Does anyone know how to input your name into the eos 1D3 so that when photos are downloaded into DPP, your name appears as owner when looking at the camera 'info' I can't see how to do it anywhere in the manual.


----------



## danjwark (Jun 6, 2012)

Not sure how to do it in camera. I do it on import but I use Aperture where it is very easy to add.


----------



## scottishlady (Jun 6, 2012)

thanks danjwark - I use DPP - I guess you must be a mac user then


----------



## neuroanatomist (Jun 6, 2012)

You can enter that using EOS Utility (with the camera connected).


----------



## scottishlady (Jun 6, 2012)

thanks - will look that one up - I don't usually have the camera connected that way - how does it work?


----------



## hoghavemercy (Jun 6, 2012)

same thing as doing DPP, camera is connected to pc with the cable(USB) ??? then open EOS Utility.........


----------



## pwp (Jun 6, 2012)

scottishlady said:


> thanks - will look that one up - I don't usually have the camera connected that way - how does it work?

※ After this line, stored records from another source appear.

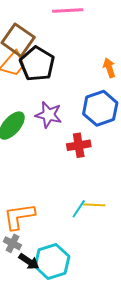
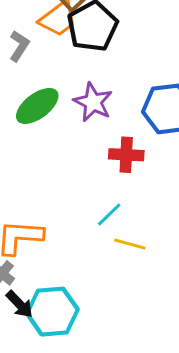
cyan line: (79, 209) -> (109, 214), moved

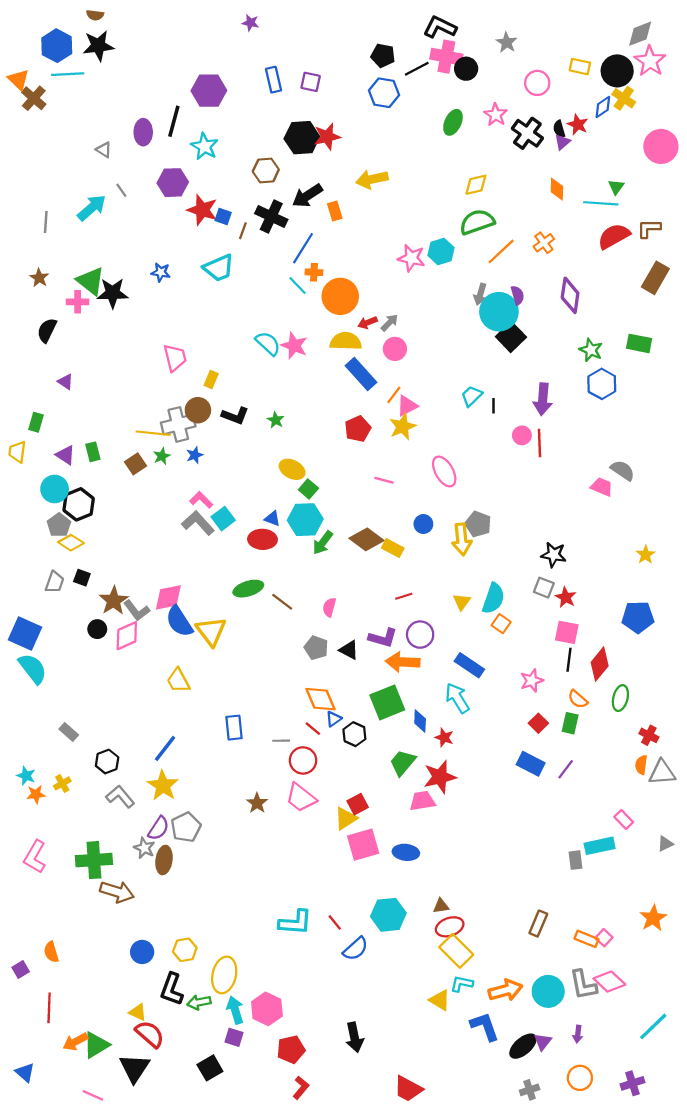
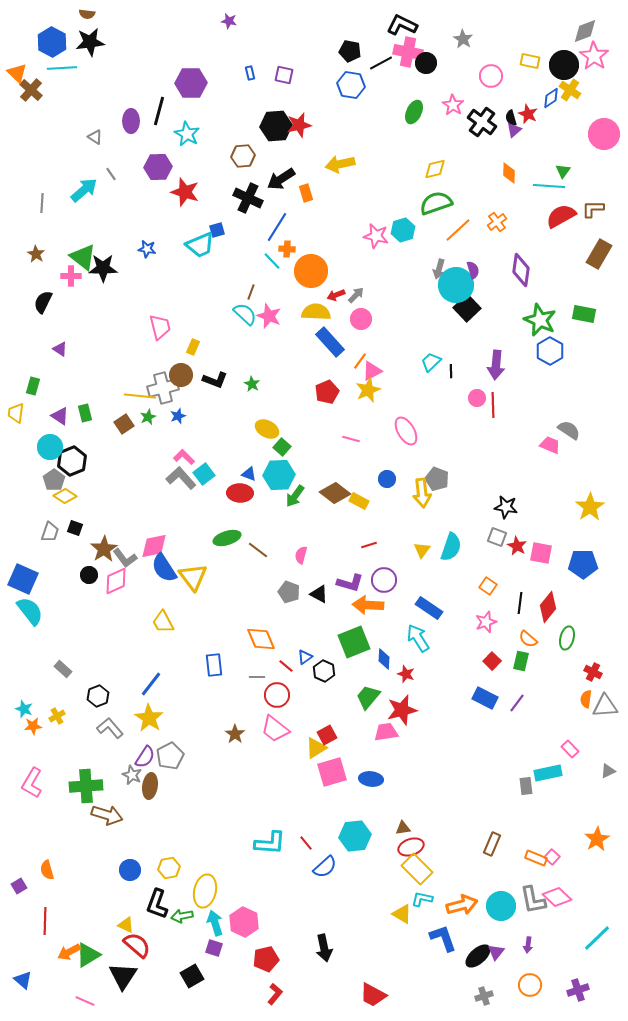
blue rectangle: (273, 80) -> (250, 73), size x0.6
blue square: (223, 216) -> (217, 230), moved, turned -35
brown line: (243, 231) -> (251, 292), moved
green star: (591, 350) -> (540, 320), size x1.5
yellow star: (646, 555) -> (590, 507), size x1.6
orange square: (501, 624) -> (488, 586), moved
pink square: (567, 632) -> (541, 553), moved
orange diamond: (321, 699) -> (261, 639), moved

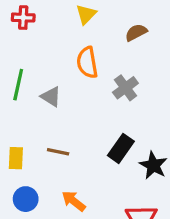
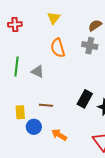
brown semicircle: (136, 32) -> (95, 25), moved
gray cross: (125, 88) -> (90, 46), moved, turned -35
blue circle: (26, 199) -> (34, 127), moved

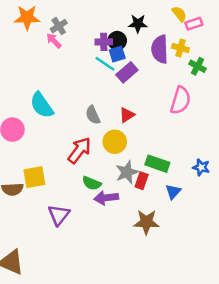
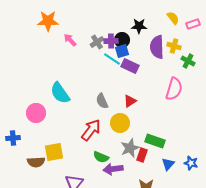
pink rectangle: (194, 24) -> (193, 24), moved
gray cross: (59, 26) -> (97, 42), moved
purple rectangle: (127, 72) -> (130, 66), turned 66
blue star: (201, 167) -> (191, 163), moved

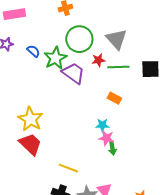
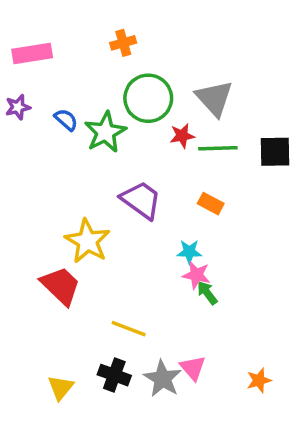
purple trapezoid: (73, 73) -> (141, 200), moved
yellow star: (30, 119) -> (87, 241), moved
green arrow: (112, 148) -> (207, 293), turned 152

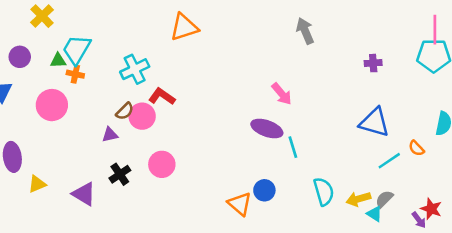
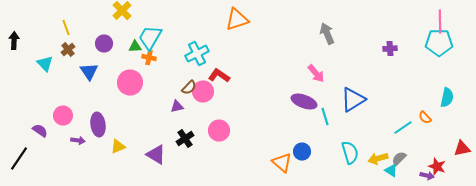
gray arrow: (305, 31) -> (327, 34), moved
blue triangle: (374, 122) -> (353, 100), moved, turned -48
purple arrow: (419, 220) -> (427, 176), turned -40

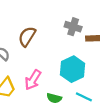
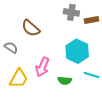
brown semicircle: (27, 36) -> (31, 28), turned -72

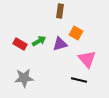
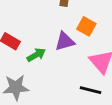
green arrow: (39, 41) -> (36, 55), moved

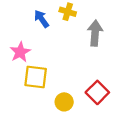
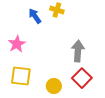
gray arrow: (95, 33) -> (78, 51), moved
yellow square: (36, 77) -> (21, 76), moved

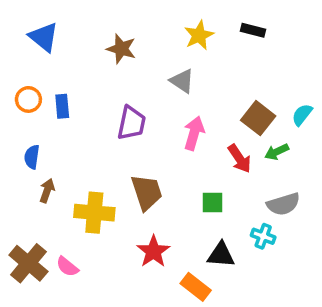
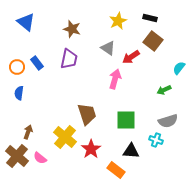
orange circle: (28, 99) -> (17, 67), moved
blue rectangle: (62, 106) -> (37, 63), turned -32
brown square: (258, 118) -> (153, 41), moved
purple trapezoid: (131, 123) -> (69, 59), moved
red arrow: (240, 159) -> (131, 57), moved, turned 90
brown arrow: (47, 191) -> (28, 132), moved
green square: (213, 202) -> (126, 120), size x1.5
yellow cross: (94, 213) -> (65, 137), moved, turned 35

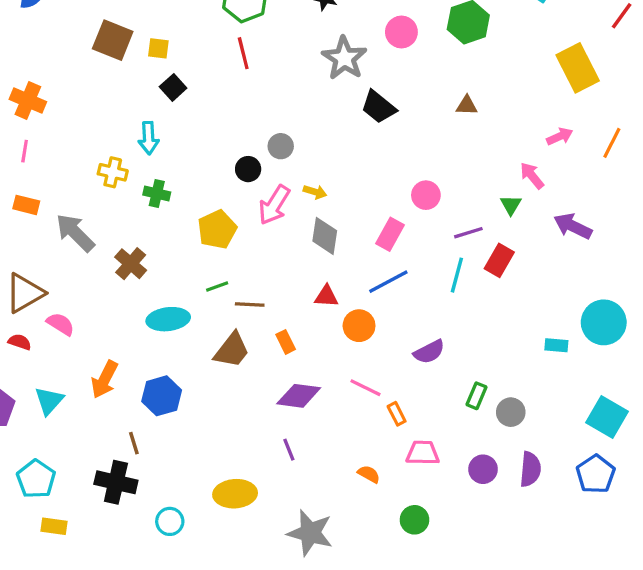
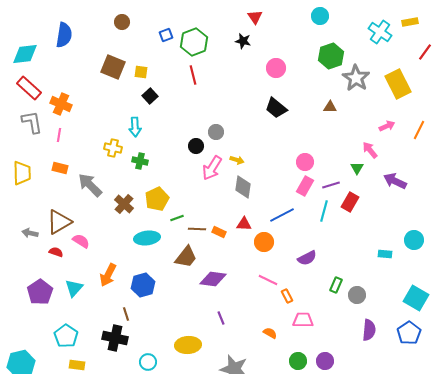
pink circle: (401, 32) -> (276, 68), moved
gray star: (344, 58) -> (356, 78), moved
yellow pentagon: (217, 229) -> (157, 199), moved
pink rectangle: (390, 234) -> (305, 186), moved
cyan circle: (604, 322) -> (414, 240), size x0.7
orange rectangle: (286, 342) -> (219, 232), moved, turned -40
purple diamond: (299, 396) -> (213, 279), moved
purple circle: (483, 469) -> (325, 361), moved

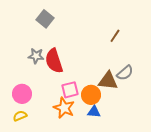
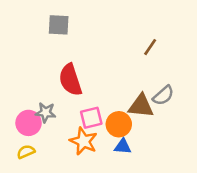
gray square: (45, 19) -> (59, 25), turned -36
gray star: (36, 56) -> (46, 112), moved

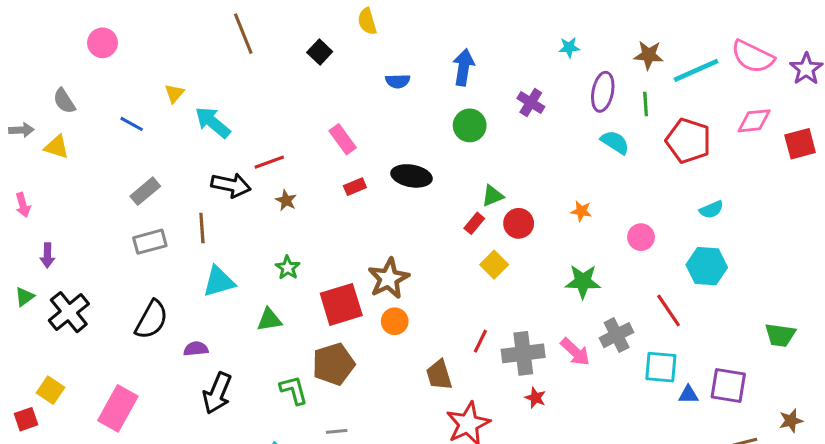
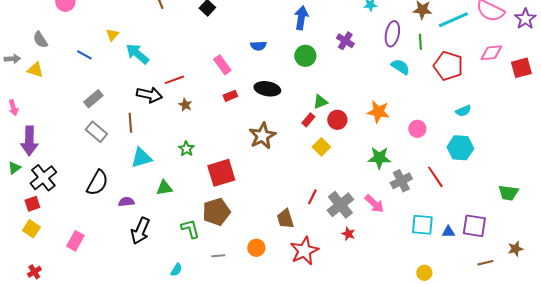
blue semicircle: (398, 81) -> (258, 46), moved
orange star: (581, 211) -> (378, 112), size x1.6
gray rectangle: (150, 242) -> (96, 132), turned 55
purple arrow: (47, 255) -> (29, 141), size x1.8
brown star: (389, 278) -> (262, 136), moved
green triangle: (269, 320) -> (164, 188), moved
orange circle: (395, 321) -> (256, 248), moved
gray cross: (617, 335) -> (401, 181), moved
gray cross: (523, 353) -> (340, 205), turned -32
cyan square: (661, 367) -> (422, 225), moved
pink rectangle: (118, 408) -> (75, 241), size x0.7
red square: (26, 419) -> (32, 204), moved

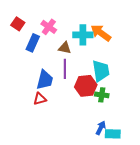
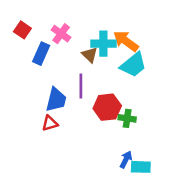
brown triangle: (65, 48) -> (90, 55), moved, turned 32
cyan trapezoid: (101, 71) -> (133, 65), moved, turned 60

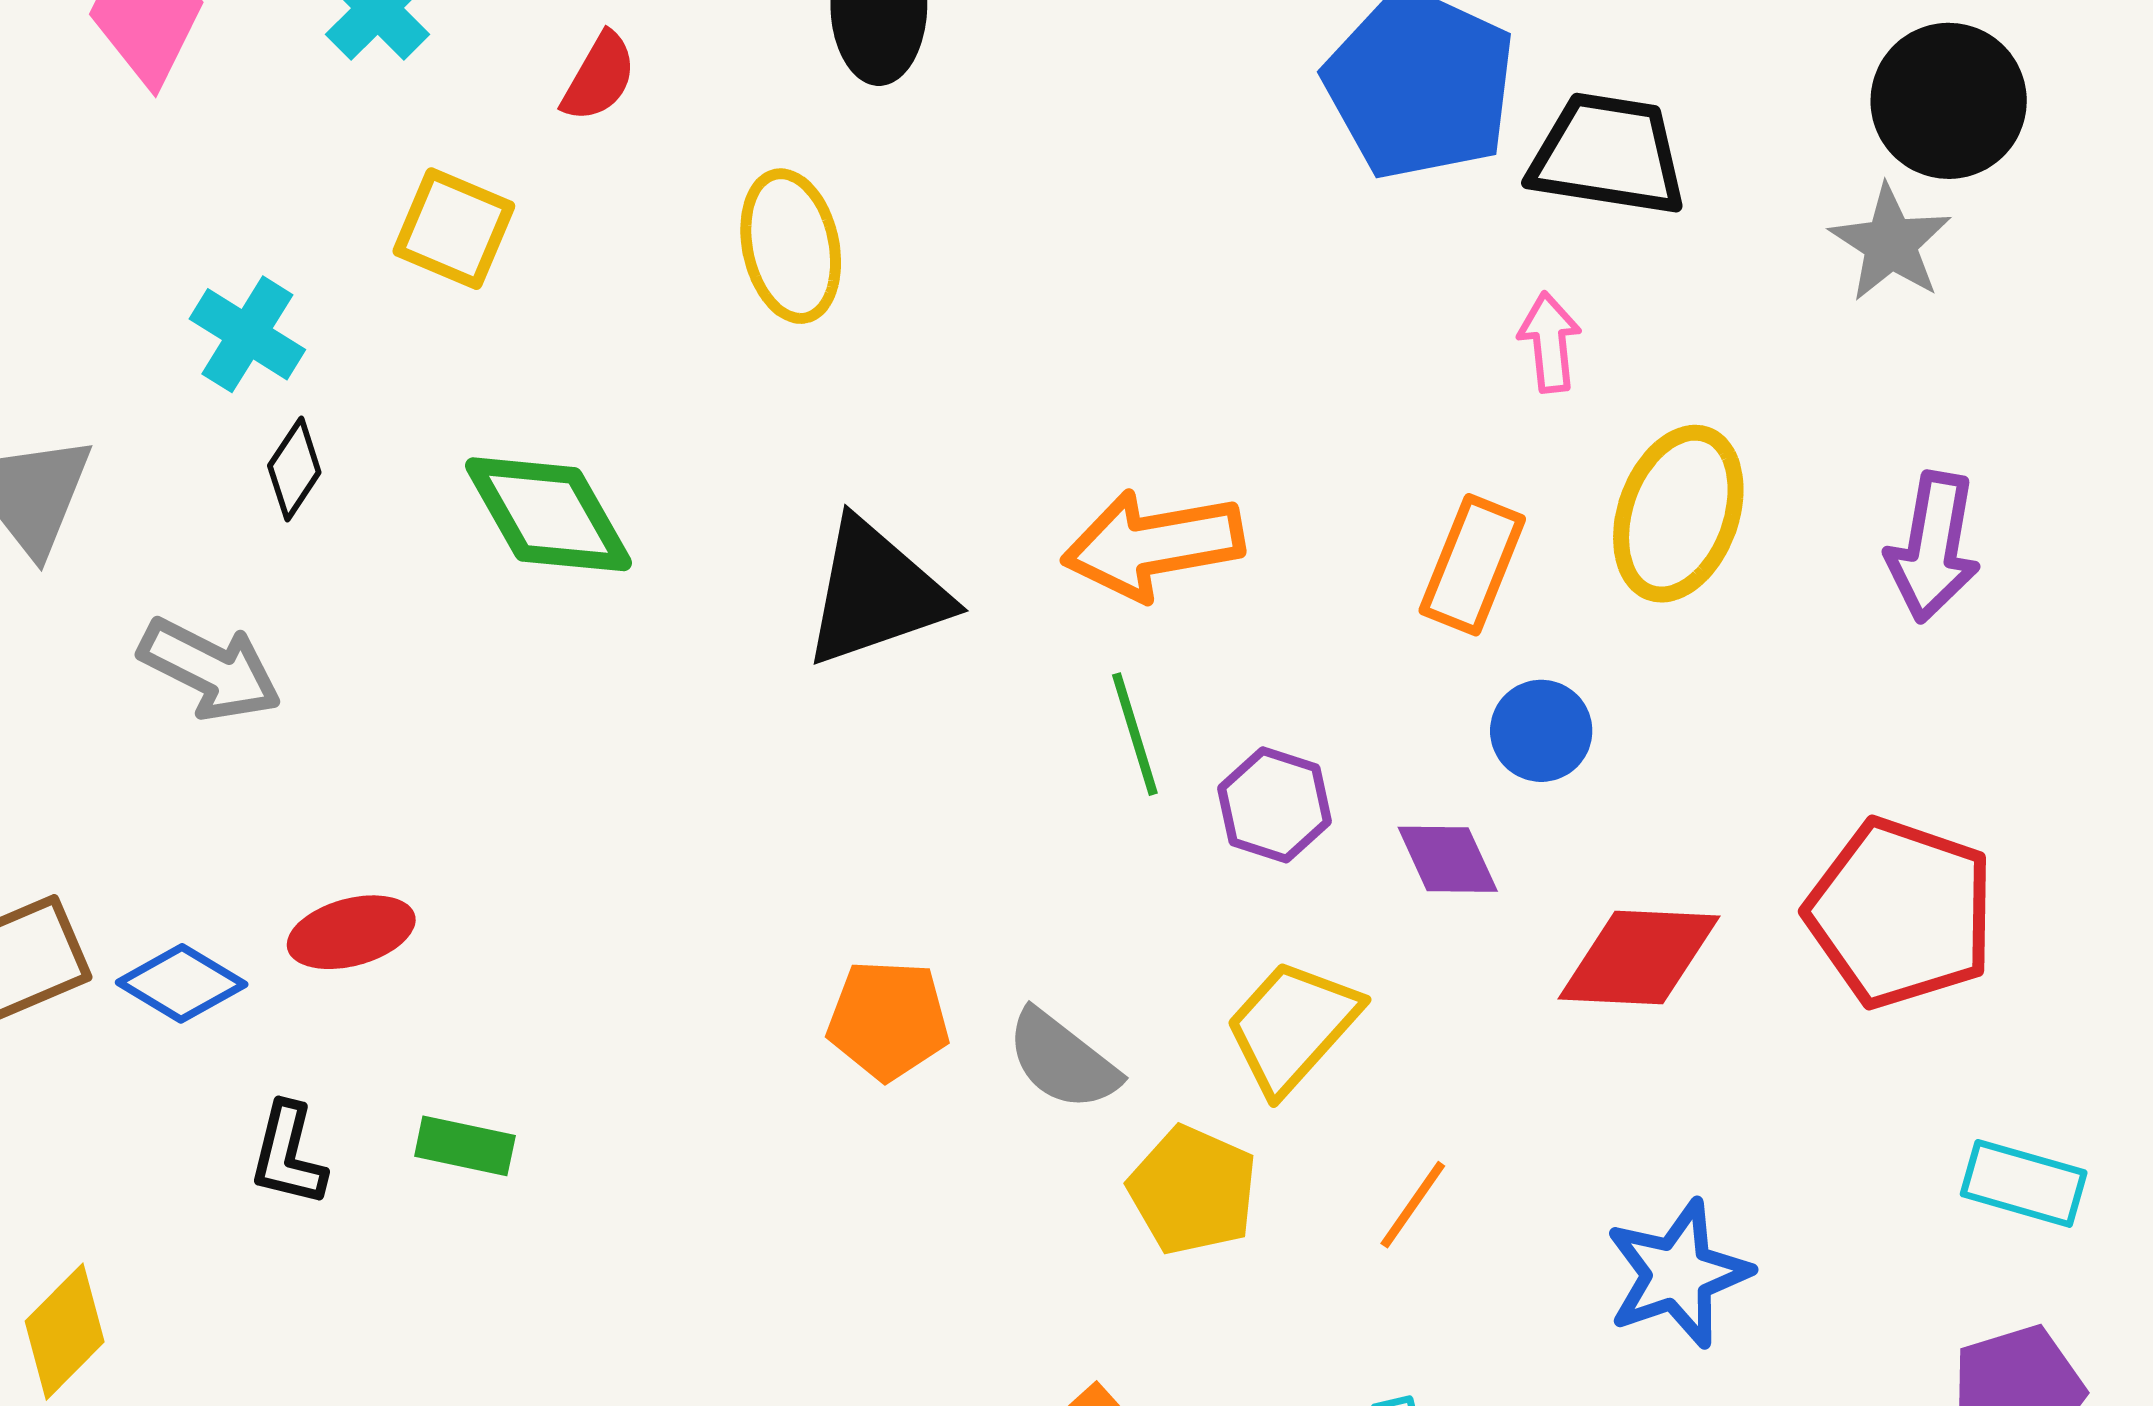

As Dr Neuro said, it's a simple matter with EOS Utility software. If you have not installed it from the disc that shipped with your camera, install it, connect your camera to your PC with the USB cable that shipped with your camera, open EOS Utility and I think it's there under Tools. Just look around, it's an easy find.

PW


----------



## Rockets95 (Jun 7, 2012)

hoghavemercy said:


> same thing as doing DPP, camera is connected to pc with the cable(USB) ??? then open EOS Utility.........



You can also use the EOS Utility to add a custom menu putting your most used features all in one spot (the green menu).


----------